## Estratto del testo
- - - - - - -
Moreno Mannini: "Fondamentale vincere con il parma, bisogna restare uniti e uscire dalla crisi"
Artefice di tanti successi con la maglia blucerchiata, compreso lo scudetto, ma anche protagonista della sfortunata stagione che vide i blucerchiati retrocedere in serie B sotto la guida di Spalletti intervallata per un breve periodo dalla coppia Platt-Veneri. Stiamo parlando di Moreno Mannini, bandiera blucerchiata storica che oggi, seguendo le gare da fuori, è seriamente preoccupato per l'andazzo delle cose. Intervistato da La Repubblica, l'ex numero 2 non si nasconde e afferma:
"Le squadre dietro adesso sono poche e vicine. Ma prima di fasciarsi la testa ci sono nove partite. E le prossime, contro Parma, Chievo e Lecce saranno decisive. Già vincere contro il Parma è fondamentale, ti permetterebbe di affrontare le altre due con il morale un po' più alto".
- - - - - - -
## Dati mostrati
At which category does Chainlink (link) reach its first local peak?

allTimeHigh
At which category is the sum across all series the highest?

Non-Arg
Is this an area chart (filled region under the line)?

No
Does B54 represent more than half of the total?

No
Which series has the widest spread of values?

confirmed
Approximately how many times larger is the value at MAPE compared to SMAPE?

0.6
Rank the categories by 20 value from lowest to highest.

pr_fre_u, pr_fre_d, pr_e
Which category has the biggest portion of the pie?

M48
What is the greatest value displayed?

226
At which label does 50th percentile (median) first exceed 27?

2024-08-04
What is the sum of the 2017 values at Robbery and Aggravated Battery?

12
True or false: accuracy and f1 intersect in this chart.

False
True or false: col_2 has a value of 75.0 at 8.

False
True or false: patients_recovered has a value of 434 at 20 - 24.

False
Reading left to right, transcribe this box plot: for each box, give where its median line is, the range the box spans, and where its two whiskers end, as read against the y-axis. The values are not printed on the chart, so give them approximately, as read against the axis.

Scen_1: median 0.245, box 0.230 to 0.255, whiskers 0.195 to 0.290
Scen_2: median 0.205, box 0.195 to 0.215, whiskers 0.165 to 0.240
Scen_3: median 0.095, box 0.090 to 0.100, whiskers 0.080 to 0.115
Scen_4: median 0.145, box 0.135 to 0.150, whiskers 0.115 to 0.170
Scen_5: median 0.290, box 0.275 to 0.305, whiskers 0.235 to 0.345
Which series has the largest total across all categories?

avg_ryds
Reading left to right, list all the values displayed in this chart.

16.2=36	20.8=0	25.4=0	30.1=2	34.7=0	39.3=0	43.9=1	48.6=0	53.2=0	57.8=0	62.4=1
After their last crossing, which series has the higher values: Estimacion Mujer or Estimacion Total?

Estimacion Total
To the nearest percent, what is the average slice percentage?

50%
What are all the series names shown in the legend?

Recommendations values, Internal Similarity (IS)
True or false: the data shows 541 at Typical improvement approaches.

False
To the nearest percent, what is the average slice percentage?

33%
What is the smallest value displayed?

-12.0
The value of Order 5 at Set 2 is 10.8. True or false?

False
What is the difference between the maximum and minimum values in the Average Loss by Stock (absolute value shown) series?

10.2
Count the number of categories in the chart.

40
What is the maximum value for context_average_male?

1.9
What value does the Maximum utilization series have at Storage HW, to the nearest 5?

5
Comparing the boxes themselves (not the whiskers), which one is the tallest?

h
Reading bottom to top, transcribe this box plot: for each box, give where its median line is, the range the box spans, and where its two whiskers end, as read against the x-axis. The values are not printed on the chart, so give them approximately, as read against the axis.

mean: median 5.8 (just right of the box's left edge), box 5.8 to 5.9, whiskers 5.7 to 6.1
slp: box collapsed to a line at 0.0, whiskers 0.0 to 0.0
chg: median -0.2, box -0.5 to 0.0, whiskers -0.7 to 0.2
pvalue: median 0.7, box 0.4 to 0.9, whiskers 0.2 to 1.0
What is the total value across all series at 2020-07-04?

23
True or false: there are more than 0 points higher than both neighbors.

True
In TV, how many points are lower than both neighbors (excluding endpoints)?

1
- - - - - - -
## Cosa fare
1) Rispondi a queste domande sull'articolo dedicato a Moreno Mannini:
(a) Quale quotidiano ha intervistato Mannini?
(b) Quante partite restano, secondo Mannini?
(c) Quali sono le tre prossime avversarie che Mannini definisce decisive?
2) Prosegui l'articolo su Moreno Mannini dopo l'ultima frase riportata.
I dati non hanno alcun ruolo in questo lavoro.

## Elenco risposte
1)
(a) La Repubblica.
(b) Nove.
(c) Parma, Chievo e Lecce.

2)
Le differenze tra agosto e adesso sono lampanti: la squadra non gioca bene, ha perso Cassano e Pazzini, prima si giocava l'accesso all'Europa che conta, ora la permanenza in serie A: "Non c'è una sola causa. Piuttosto la classica concatenazione di eventi. Infortuni, mercato, calo di forma. Mettiamo assieme tutte queste cose e possono capitare 7-8 gare senza vittorie.
Quindi alcune differenze con l'annata storta del 98-99: "Noi siamo retrocessi tenendo Montella e Ortega mentre nel momento in cui sono stati ceduti Cassano e Pazzini la Samp non era nella posizione attuale. Francamente era impossibile aspettarsi un crollo del genere. Quando ci venne la paura? Quando non riuscivamo a segnare e Montella era fuori per la pubalgia. E' rientrato troppo tardi, magari avesse recuperato qualche settimana prima..."
Analogia con la Samp di oggi, il problema del goal: "I sostituti di Cassano e Pazzini non sono dello stesso livello ma si tratta pur sempre di buoni giocatori che hanno sempre fatto il loro dovere".
Si parla di attacco perchè il problema è il fatto che non si segna, però anche la difesa è cambiata molto. L'anno scorso era la migliore d'Europa in casa, mentre quest'anno, specie nel girone di ritorno, ha vacillato: "A me piace molto la coppia Gastaldello-Lucchini, ma sono sincero, non mi piace proprio l'intera squadra. E' che quest'anno va sempre tutto a rovescio".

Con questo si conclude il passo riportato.